**EXERCISE DETAILS:**
How does the data below read from its first line through the line containing "staining of breast"? Print those lines exactly.

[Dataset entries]
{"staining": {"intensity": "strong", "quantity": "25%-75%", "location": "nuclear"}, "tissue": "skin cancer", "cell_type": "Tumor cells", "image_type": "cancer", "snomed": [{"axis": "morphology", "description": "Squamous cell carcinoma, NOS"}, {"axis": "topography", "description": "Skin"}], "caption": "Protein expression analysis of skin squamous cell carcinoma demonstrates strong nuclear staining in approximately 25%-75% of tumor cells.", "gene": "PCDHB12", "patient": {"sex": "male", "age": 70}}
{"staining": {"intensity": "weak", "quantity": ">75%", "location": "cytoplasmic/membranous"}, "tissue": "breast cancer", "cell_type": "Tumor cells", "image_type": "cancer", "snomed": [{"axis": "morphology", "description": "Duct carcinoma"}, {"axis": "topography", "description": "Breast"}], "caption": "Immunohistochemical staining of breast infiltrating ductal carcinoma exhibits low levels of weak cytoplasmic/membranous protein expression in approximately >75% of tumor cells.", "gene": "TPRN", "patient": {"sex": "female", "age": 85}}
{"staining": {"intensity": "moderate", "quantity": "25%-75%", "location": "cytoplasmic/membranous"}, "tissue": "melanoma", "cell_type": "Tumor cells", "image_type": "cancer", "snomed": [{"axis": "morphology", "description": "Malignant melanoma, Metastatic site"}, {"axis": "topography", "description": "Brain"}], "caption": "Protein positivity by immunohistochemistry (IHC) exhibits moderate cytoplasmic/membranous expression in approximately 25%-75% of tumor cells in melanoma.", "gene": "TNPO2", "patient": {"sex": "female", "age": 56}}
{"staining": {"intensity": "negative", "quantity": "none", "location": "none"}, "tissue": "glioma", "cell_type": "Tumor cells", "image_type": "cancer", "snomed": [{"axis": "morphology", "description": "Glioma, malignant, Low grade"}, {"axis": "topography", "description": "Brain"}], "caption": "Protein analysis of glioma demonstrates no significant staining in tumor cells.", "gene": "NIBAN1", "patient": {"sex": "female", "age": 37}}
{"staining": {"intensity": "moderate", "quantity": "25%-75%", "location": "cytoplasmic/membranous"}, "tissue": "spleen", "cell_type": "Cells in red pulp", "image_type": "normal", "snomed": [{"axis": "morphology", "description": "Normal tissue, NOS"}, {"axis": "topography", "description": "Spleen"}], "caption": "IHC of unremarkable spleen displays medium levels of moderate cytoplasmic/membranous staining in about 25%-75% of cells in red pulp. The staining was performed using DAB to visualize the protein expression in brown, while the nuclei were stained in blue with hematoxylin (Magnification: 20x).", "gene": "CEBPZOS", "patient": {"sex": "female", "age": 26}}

**YOUR RESPONSE:**
{"staining": {"intensity": "strong", "quantity": "25%-75%", "location": "nuclear"}, "tissue": "skin cancer", "cell_type": "Tumor cells", "image_type": "cancer", "snomed": [{"axis": "morphology", "description": "Squamous cell carcinoma, NOS"}, {"axis": "topography", "description": "Skin"}], "caption": "Protein expression analysis of skin squamous cell carcinoma demonstrates strong nuclear staining in approximately 25%-75% of tumor cells.", "gene": "PCDHB12", "patient": {"sex": "male", "age": 70}}
{"staining": {"intensity": "weak", "quantity": ">75%", "location": "cytoplasmic/membranous"}, "tissue": "breast cancer", "cell_type": "Tumor cells", "image_type": "cancer", "snomed": [{"axis": "morphology", "description": "Duct carcinoma"}, {"axis": "topography", "description": "Breast"}], "caption": "Immunohistochemical staining of breast infiltrating ductal carcinoma exhibits low levels of weak cytoplasmic/membranous protein expression in approximately >75% of tumor cells.", "gene": "TPRN", "patient": {"sex": "female", "age": 85}}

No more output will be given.